> Problem details:
Restrict the output to the lines below starting at the one that contains "closed holidays) |" and ending at the one that contains "Page 4 of 4", and restate them word for word, both ends included.

> Dataset entries:
^^^^^^^^

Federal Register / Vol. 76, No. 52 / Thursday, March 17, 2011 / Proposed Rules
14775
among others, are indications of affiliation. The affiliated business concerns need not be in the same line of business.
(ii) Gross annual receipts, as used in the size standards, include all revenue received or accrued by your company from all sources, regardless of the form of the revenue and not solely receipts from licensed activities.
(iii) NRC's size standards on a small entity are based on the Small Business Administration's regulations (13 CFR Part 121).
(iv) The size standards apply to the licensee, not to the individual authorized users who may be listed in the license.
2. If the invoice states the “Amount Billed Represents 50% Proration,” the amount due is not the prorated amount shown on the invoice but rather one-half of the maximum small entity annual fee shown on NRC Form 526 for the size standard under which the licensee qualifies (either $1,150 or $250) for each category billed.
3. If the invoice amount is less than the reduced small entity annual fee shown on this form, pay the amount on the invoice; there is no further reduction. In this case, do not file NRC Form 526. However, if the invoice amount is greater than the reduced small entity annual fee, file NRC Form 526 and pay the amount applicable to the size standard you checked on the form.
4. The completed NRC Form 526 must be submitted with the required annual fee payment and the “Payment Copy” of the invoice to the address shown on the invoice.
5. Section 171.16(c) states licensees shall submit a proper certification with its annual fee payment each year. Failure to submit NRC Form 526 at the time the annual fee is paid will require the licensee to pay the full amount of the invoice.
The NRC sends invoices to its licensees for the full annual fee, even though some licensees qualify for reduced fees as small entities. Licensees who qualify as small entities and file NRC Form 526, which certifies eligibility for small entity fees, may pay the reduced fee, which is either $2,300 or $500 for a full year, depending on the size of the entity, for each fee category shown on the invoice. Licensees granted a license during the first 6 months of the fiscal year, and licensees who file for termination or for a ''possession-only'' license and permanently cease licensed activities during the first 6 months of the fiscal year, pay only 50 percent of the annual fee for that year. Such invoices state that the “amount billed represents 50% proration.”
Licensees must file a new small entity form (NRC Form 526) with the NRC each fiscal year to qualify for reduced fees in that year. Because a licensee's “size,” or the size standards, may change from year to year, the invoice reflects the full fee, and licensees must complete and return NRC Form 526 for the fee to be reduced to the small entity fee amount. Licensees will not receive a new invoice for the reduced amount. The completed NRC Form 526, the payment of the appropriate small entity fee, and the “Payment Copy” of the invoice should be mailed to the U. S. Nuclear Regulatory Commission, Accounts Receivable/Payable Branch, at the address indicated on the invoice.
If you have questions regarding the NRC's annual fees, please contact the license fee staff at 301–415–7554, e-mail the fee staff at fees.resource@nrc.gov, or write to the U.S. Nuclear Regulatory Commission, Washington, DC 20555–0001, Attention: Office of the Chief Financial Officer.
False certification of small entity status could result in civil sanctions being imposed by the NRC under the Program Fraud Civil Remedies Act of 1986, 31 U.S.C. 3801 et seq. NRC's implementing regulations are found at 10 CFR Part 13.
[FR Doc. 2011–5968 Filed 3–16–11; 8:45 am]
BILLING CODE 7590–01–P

^^^^^^^^

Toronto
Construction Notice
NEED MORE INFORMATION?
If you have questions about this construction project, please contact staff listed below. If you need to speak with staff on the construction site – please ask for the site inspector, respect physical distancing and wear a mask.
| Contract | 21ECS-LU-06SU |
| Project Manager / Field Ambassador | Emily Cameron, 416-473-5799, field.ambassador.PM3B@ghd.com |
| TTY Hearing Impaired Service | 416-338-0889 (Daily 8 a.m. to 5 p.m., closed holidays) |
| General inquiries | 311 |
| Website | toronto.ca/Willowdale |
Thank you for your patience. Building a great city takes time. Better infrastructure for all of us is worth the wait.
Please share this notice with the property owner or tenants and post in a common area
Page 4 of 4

^^^^^^^^

> Written solution:
| TTY Hearing Impaired Service | 416-338-0889 (Daily 8 a.m. to 5 p.m., closed holidays) |
| General inquiries | 311 |
| Website | toronto.ca/Willowdale |
Thank you for your patience. Building a great city takes time. Better infrastructure for all of us is worth the wait.
Please share this notice with the property owner or tenants and post in a common area
Page 4 of 4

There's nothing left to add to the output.